Mais perto das zonas de destroços, controladores em San Juan, Porto Rico, entraram em contato por rádio com pilotos para tentar mantê-los afastados de um possível perigo. Eles colocaram algumas aeronaves em órbitas de espera e desviaram outras quando havia combustível suficiente.
Um controlador disse à tripulação de uma aeronave que eles teriam de declarar emergência para pousar em San Juan. “Nesse caso”, respondeu um piloto, “declaramos emergência: Mayday. Mayday, Mayday”.
Em uma publicação no X após a explosão, Musk escreveu: “O sucesso é incerto, mas o entretenimento é garantido!”.
O capitão Jason Ambrosi, presidente do sindicato Air Line Pilots Association, pediu uma comunicação melhor com aviadores, despachantes de voo e companhias aéreas para que possam se planejar melhor para lançamentos de foguetes. Essas medidas poderiam incluir levar mais combustível, encontrar rotas alternativas ou atrasar partidas. “Não deveríamos ser pegos de surpresa quando isso acontece”, disse Ambrosi.
Moradores do território insular de Turks e Caicos relataram posteriormente ter encontrado pedaços de borracha queimada e placas do escudo térmico destruídas que haviam sido levadas à costa.
Em fevereiro, a SpaceX afirmou em uma publicação em seu site sobre o sétimo voo que “embora um término antecipado do teste de voo nunca seja o resultado desejado, as medidas adotadas antes do lançamento demonstraram sua capacidade de manter o público em segurança”.
Shana Diez, executiva da SpaceX focada no Starship, disse em um evento do setor naquele mês que a empresa tem um ótimo relacionamento com a organização de tráfego aéreo da FAA e trabalha em estreita colaboração com o grupo. Ela afirmou que a SpaceX quer trabalhar com a FAA para melhorar a percepção, em tempo real, dos controladores sobre onde os veículos de lançamento estão durante o voo e onde possíveis destroços poderiam cair.
Se os veículos pudessem ser rastreados em tempo real, “daria quase para tratar como um evento meteorológico”, disse ela. “Não há nenhuma razão técnica para que esse tipo de sistema não seja possível.”
Controle da missão
Antes de o painel de segurança da FAA concluir a revisão da explosão de janeiro da SpaceX, a agência permitiu que a empresa realizasse um lançamento na noite de 6 de março. Essa decisão irritou alguns participantes, segundo pessoas familiarizadas com o assunto.

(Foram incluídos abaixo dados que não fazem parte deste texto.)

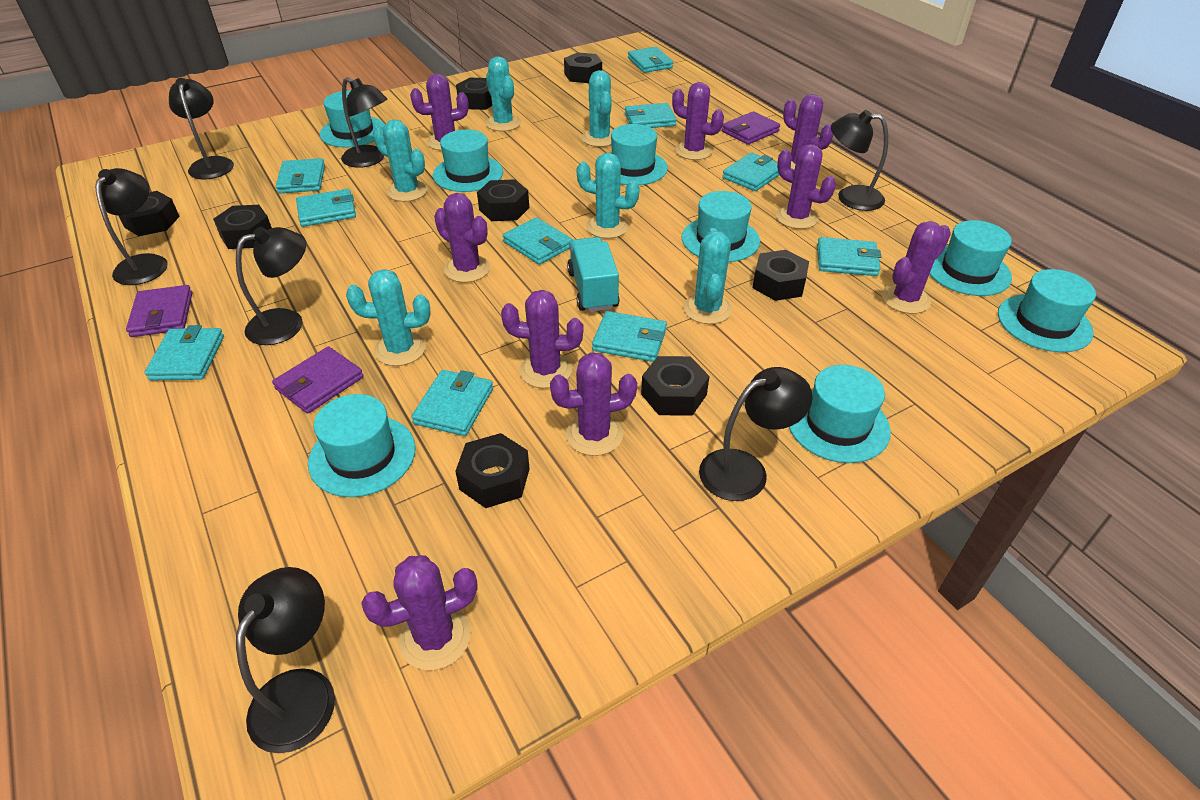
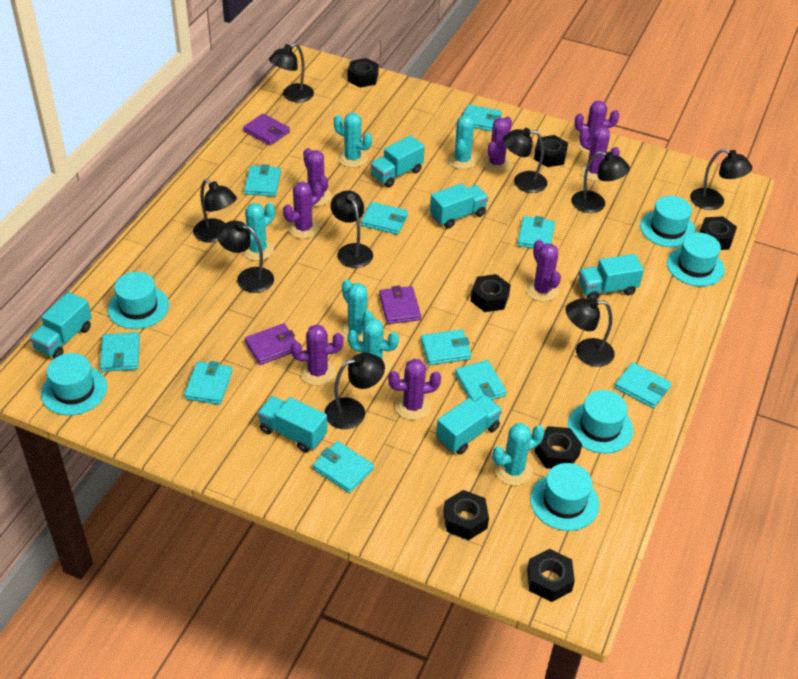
black lamp: 7 -> 9
black nut: 8 -> 7
purple cactus: 9 -> 8
turquoise hat: 8 -> 6
turquoise truck: 1 -> 6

A explosão do Starship em março resultou em menos problemas para o tráfego aéreo. Nenhuma aeronave relatou ter declarado emergência por combustível ou atravessado áreas com destroços de foguetes, segundo registros da FAA e pessoas a par do tema. Antes do voo, a FAA também fechou a lacuna nas áreas de destroços sobre o espaço aéreo internacional.
Em maio, o painel de segurança da FAA identificou riscos elevados à segurança da aviação decorrentes de falhas em foguetes, incluindo a declaração de emergência por uma aeronave, a necessidade de pouso repentino em um aeroporto alternativo ou a sobrecarga de controladores.

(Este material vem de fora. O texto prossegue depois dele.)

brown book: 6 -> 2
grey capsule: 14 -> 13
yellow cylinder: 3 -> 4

A suspensão da revisão de segurança em agosto surpreendeu alguns membros do painel. Reguladores da FAA ficariam preocupados se fabricantes de aeronaves ou companhias aéreas interrompessem suas próprias revisões de segurança antes de corrigir problemas, disseram atuais e ex-funcionários da agência.
A FAA afirmou que não hesitará em convocar outro painel ou fazer “o que for necessário” para lidar com questões de segurança. Disse ainda que os reguladores responsáveis por supervisionar sua unidade de tráfego aéreo farão parte do processo.
A SpaceX realizou mais três lançamentos do Starship desde a explosão de março. Em um deles, a nave não explodiu rapidamente. Ela conseguiu voar por um período mais longo antes de perder o controle e se desintegrar perto do local previsto de amerissagem no Oceano Índico.
Nas duas últimas missões, o Starship permaneceu na trajetória definida pela empresa.
No início do próximo ano, a SpaceX deve lançar uma nova e mais potente versão do Starship.
Falando em um podcast em setembro, Musk disse que o veículo “pode ter alguns problemas iniciais de adaptação, porque é um redesenho tão radical”.